> [PASSAGE PROVIDED]:
Great day on the river, lots of bugs hatching and fluorescent green new growth everywhere, with all the rain and snow things are now growing fast. River temperature was 59 degrees and a comfortable 72 degrees and no wind on the river.
Fished my 2wt dry fly rod with CDC Caddis, Adams and blue wings. When I tie up caddis I always tie the four flavors of CDC for the driftless, Natural, BWO, Iron blue dun, Black.
I really need to study some on possible bugs hatching because I usually see new stuff and with lots of bugs its sometimes really difficult to figure out what some trout are feeding on, they all were not feeding on the same things. I also determined I need to take bug pics for later study and color charts.
I saw what looked like different sizes and colors of mayflies coming out of the river, large caddis escaping from the surface, little bouncy bugs that skipped around on the surface and the usual midges and what looked like little black stick caddis or stoneflies.
The bulk of my fish came on caddis, and after I saw a nice head and I grabbed a fly out of the air, it looked blue possibly a grey drake and there were not hatching in large numbers at all, so I changed to a long Iron blue dun CDC Caddis in size 16 and caught a very large fish and a couple others like him.
I saw a few really large brook trout feeding on something but I could`nt get them, I only caught two small brook trout, one self released and the other was just 4" and stunning in color.
Lots of fish from all year classes, which is always great to see on a wild fish river, and its always good to see some fish that's been around awhile, a couple with net marks and one nice fish looked like it was hooked recently with a treble but was healing up nicely.
Since I started really refining my dry fly presentation and using a bit lighter rig, I`ve caught a lot of larger fish and more fish on dry flies which is my favorite form of fly fishing, I love to swing and skate flies, nymphs are good sport but for me nothing matches surface action, and I got a lot of it yesterday, the clicker was screaming from noon till the end of legal.

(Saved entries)

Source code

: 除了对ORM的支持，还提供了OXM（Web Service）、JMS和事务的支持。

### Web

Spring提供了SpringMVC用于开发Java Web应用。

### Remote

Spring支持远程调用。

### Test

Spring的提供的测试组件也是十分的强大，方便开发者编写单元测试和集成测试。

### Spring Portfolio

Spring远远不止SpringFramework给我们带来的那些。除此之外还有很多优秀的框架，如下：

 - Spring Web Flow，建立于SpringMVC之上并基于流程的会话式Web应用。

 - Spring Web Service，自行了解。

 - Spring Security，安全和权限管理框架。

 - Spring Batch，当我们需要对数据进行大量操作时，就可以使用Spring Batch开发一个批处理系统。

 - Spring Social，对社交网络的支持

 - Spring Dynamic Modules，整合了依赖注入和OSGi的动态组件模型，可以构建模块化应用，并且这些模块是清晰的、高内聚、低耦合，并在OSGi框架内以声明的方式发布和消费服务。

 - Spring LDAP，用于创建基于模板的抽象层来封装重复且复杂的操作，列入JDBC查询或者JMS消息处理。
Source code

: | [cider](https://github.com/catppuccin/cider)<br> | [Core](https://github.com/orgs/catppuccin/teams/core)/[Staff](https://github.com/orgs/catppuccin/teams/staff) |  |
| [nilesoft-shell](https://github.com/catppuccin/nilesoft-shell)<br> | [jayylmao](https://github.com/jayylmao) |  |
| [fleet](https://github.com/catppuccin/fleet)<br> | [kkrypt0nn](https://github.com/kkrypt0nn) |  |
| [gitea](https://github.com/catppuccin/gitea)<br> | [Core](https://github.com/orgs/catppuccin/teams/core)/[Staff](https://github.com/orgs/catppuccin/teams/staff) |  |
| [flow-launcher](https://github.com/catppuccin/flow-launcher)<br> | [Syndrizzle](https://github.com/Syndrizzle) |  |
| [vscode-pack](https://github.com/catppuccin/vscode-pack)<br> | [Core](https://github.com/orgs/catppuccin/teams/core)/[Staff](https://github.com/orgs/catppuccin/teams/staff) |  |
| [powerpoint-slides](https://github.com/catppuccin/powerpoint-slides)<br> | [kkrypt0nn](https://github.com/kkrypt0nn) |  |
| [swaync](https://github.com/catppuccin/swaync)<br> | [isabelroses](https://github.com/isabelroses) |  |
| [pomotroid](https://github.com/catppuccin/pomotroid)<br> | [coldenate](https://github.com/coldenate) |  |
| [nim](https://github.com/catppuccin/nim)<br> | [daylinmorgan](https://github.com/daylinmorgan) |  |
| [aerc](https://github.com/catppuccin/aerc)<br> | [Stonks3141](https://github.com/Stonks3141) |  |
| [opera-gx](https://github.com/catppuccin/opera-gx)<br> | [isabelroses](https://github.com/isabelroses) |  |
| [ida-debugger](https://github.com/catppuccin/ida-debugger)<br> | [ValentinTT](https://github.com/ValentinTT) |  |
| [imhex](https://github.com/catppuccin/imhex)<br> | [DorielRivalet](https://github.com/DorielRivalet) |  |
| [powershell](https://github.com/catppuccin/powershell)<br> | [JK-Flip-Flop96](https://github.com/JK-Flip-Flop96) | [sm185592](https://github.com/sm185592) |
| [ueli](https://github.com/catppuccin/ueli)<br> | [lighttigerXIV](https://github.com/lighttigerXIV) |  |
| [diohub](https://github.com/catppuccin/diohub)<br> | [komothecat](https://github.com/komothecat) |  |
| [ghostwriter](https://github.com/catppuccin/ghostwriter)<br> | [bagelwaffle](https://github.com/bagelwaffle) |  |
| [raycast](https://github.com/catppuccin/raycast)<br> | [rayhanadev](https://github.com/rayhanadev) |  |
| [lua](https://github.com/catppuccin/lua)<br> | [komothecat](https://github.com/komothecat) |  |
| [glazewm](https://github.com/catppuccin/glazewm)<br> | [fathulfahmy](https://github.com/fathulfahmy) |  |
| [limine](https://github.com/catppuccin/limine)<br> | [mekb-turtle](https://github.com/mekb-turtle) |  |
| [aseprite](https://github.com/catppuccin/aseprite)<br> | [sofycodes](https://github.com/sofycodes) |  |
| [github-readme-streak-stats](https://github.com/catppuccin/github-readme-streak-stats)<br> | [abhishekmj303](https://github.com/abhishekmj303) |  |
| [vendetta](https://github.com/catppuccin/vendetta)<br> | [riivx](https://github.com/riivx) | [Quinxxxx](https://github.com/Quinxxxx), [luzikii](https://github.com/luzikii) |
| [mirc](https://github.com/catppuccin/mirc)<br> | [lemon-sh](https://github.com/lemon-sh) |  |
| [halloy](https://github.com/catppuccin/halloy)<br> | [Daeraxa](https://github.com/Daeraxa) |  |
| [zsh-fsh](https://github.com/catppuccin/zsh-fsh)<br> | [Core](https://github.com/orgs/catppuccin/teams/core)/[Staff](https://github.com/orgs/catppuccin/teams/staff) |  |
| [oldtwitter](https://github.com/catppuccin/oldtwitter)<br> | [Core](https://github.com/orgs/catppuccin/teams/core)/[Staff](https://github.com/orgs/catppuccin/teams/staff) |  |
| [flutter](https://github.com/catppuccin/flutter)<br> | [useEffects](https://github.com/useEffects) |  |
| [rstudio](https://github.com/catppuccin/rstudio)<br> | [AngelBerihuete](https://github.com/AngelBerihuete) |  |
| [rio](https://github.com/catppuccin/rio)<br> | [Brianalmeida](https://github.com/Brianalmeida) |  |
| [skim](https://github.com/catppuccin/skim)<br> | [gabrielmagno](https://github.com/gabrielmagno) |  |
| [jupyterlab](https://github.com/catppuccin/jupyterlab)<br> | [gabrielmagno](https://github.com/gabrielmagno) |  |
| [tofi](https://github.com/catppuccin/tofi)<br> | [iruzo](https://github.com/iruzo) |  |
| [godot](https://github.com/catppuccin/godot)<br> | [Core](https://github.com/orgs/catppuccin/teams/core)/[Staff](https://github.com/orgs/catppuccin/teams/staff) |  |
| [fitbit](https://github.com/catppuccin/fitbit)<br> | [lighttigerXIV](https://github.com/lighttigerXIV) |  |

> [TASKS TO COMPLETE]:
(A) According to the fishing report, what was the river temperature?
(B) In the fishing report, why did the angler switch to a long Iron blue dun CDC Caddis in size 16?
(C) Carry the fishing report on from its last sentence.

> [EXPECTED OUTPUTS]:
(A) The river temperature was 59 degrees.

(B) After seeing a nice head, the angler grabbed a fly out of the air. It looked blue and was possibly a grey drake, though those were not hatching in large numbers. So the angler changed to that fly and caught a very large fish and a couple of others like it.

(C)
A comical thing that happened and my largest fish of the day took place on cast one.
I stepped up to my entry point a safe spot to wade in and observe without spooking fish, its not great fish holding water, but it is fast and knee deep in a long run. So I am standing there, I view some bugs hatching and a few risers up and down the river, I see BWO and caddis and midges and flies. I decide to use caddis to start and in the BWO color CDC, I figure its good for prospecting.
I tie on, wade out a little bit and I had a bunch of slack out to avoid getting tangled up I flip the line upriver and stow my fly box in my vest and close zippers when out of the corner off my eye in the flow a giant brown comes up from the bottom in the fast water and hammers my fly.
The fish takes off and there is a bunch of fly line around my legs and out in the river, I start stripping and reeling, the fish is running and jumping and its big, eventually I get him on the reel and after a good battle I get him in my net and he is 20" or so. Of course my phone is in my truck. I pull the fly admire the large fish and dump the net, with a good chuckle.
The largest fish landed in a while, by accident, no skill required. I also wondered why the fish didn't spook and apparently knee deep fast water in bright sun at noon is good holding water for large browns. of course it all might have been an anomaly.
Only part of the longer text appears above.